Fast Color” is more evidence that Mbatha-Raw is on the verge of becoming a huge star. She makes this one well worth seeing.

Special Features: Audio Commentary
Total Box Office: $76,916
Major Awards: None yet


In honor of this week’s release of “The Lion King,” the pick today is a slam dunk choice. It’s, of course, the original animated feature. Yes, it’s “The Lion King,” part of Disney’s second Golden Age of animation. Top to bottom, it’s a masterwork, winning praise from all parts of the industry. Here’s a bit from the late Roger Ebert, who was taken by the animated feature:

The saga of Simba, which in its deeply buried origins owes something to Greek tragedy and certainly to “Hamlet,” is a learning experience as well as an entertainment.

Prepare yourself for the new version with this one today!


Here’s a look at what else is hitting shelves today, besides the pair of recommended titles in “Fast Color” and “Shazam!”:


This Italian character study featuring dogs, drugs, and revenge, was a full meal when it debuted at the Cannes Film Festival. Matteo Garrone‘s flick was overshadowed by some higher profile titles, but still received some strong reviews, including this Rolling Stone one:

A bare-bones breakdown of Matteo Garrone’s David-and-Goliath parable hardly does justice to the violent agony and modest ecstasy you get on screen.

Garrone’s fans should definitely give this one a shot.

Box Office: $145,152

“Little Woods”

Tessa Thompson gets a lead role to shine in here with this independent drama. She’s been doing great work for years now, but often in a supporting role. Here, she’s front and center. As Rolling Stone details, she’s part of why the film succeeds:

Featuring a dynamite turn from Tessa Thompson as a parolee looking for one last opiod score before going straight, Nia DaCosta’s uneven but compelling drama tells you what’s it like living down-and-out in the USA.

A timely tale worth considering this week.

Box Office: $150,010

“Teen Spirit”

Elle Fanning quietly received raves for her work in actor Max Minghella‘s directorial debut. Coming so soon after “A Star Is Born,” some saw it as more of the same, but especially in regards to Fanning’s turn, there’s plenty of specific enthusiasm on display. Richard Roeper had this to say in his positive take:

As we’ve learned from Daniel LaRusso and a host of other underdogs in any manner of competitions, it’s not impossible for heart to triumph over technique.
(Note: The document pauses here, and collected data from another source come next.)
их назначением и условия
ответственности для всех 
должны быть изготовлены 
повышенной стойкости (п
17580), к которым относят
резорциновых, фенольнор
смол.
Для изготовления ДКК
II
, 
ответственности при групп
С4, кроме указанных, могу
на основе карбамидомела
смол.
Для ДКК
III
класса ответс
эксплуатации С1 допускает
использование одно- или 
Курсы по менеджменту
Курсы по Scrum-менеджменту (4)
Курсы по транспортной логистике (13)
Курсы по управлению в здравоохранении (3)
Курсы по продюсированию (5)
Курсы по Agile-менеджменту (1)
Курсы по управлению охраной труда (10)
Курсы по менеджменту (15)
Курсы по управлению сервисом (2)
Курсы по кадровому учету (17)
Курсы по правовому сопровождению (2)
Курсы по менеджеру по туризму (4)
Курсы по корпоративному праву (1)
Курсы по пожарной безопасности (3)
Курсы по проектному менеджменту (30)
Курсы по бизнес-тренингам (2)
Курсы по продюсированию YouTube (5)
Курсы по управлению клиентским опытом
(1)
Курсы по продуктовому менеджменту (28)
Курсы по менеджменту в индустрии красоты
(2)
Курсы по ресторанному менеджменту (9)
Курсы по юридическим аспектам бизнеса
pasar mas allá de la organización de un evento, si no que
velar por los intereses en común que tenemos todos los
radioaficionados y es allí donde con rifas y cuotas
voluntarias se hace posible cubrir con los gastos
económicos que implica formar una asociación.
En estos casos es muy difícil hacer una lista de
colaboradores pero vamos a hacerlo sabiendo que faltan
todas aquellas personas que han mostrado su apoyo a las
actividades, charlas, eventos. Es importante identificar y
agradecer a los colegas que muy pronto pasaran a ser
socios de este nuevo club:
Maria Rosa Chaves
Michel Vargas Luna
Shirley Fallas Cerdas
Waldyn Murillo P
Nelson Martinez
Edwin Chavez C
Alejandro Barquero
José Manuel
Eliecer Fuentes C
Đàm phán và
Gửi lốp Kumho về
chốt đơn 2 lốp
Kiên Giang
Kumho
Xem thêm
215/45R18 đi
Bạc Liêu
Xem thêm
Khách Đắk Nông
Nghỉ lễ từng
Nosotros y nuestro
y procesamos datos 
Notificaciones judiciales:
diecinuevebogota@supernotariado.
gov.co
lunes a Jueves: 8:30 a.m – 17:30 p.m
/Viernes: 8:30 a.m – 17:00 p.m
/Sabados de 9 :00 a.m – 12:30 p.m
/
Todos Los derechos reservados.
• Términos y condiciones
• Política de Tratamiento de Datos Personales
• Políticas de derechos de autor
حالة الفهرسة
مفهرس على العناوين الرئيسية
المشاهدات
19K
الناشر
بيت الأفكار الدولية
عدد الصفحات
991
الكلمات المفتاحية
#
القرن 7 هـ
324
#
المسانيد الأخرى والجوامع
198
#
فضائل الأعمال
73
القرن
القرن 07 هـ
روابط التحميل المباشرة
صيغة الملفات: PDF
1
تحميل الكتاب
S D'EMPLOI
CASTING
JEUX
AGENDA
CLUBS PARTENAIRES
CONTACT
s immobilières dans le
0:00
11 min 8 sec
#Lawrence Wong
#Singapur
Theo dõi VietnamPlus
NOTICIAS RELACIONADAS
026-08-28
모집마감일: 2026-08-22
Another strong option for potential pick up today.

Box Office: $441,366

“Thunder Road”

A dramedy utilizing one of Bruce Springsteen‘s iconic tunes? Yes please. Filmmaker Jim Cummings turned some heads with this feature adaptation of his well regarded short of the same name. Time Out thinks that Cummings is someone to watch out for:

In the spirit of many great comedians, Jim Cummings has a knack for taking lines that shouldn’t be funny and transforming them into accidental zingers.

One more solid indie option to contemplate acquiring.

Box Office: N/A

Special Criterion Collection Section

“The Baker’s Wife”

The first of two strong options coming to Criterion today is this 1938 French offering. This is the sort of film that just might not be on anyone’s radar if not for this company. Consider it an act of cinematic service. The Collection pitches it to the world like so:

The warmth and wit of celebrated playwright turned cinema auteur Marcel Pagnol shine in this enchanting slice-of-life comedy.

Give it a shot!


For the other choice joining the Collection this week, we have this Alan J. Pakula film, one that won Jane Fonda an Academy Award. A character study with that talent at the forefront, not to mention cinematographer Gordon Willis contributing his work? Criterion doesn’t have to sell this one too hard, but they go all out for it anyway:

With her Oscar-winning turn in Klute, Jane Fonda reinvented herself as a new kind of movie star. Bringing nervy audacity and counterculture style to the role of Bree Daniels—a call girl and aspiring actor who becomes the focal point of a missing-person investigation when detective John Klute (Donald Sutherland) turns up at her door—Fonda made the film her own, putting an independent woman and escort on-screen with a frankness that had not yet been attempted in Hollywood.

Fonda fans should definitely pick this one up!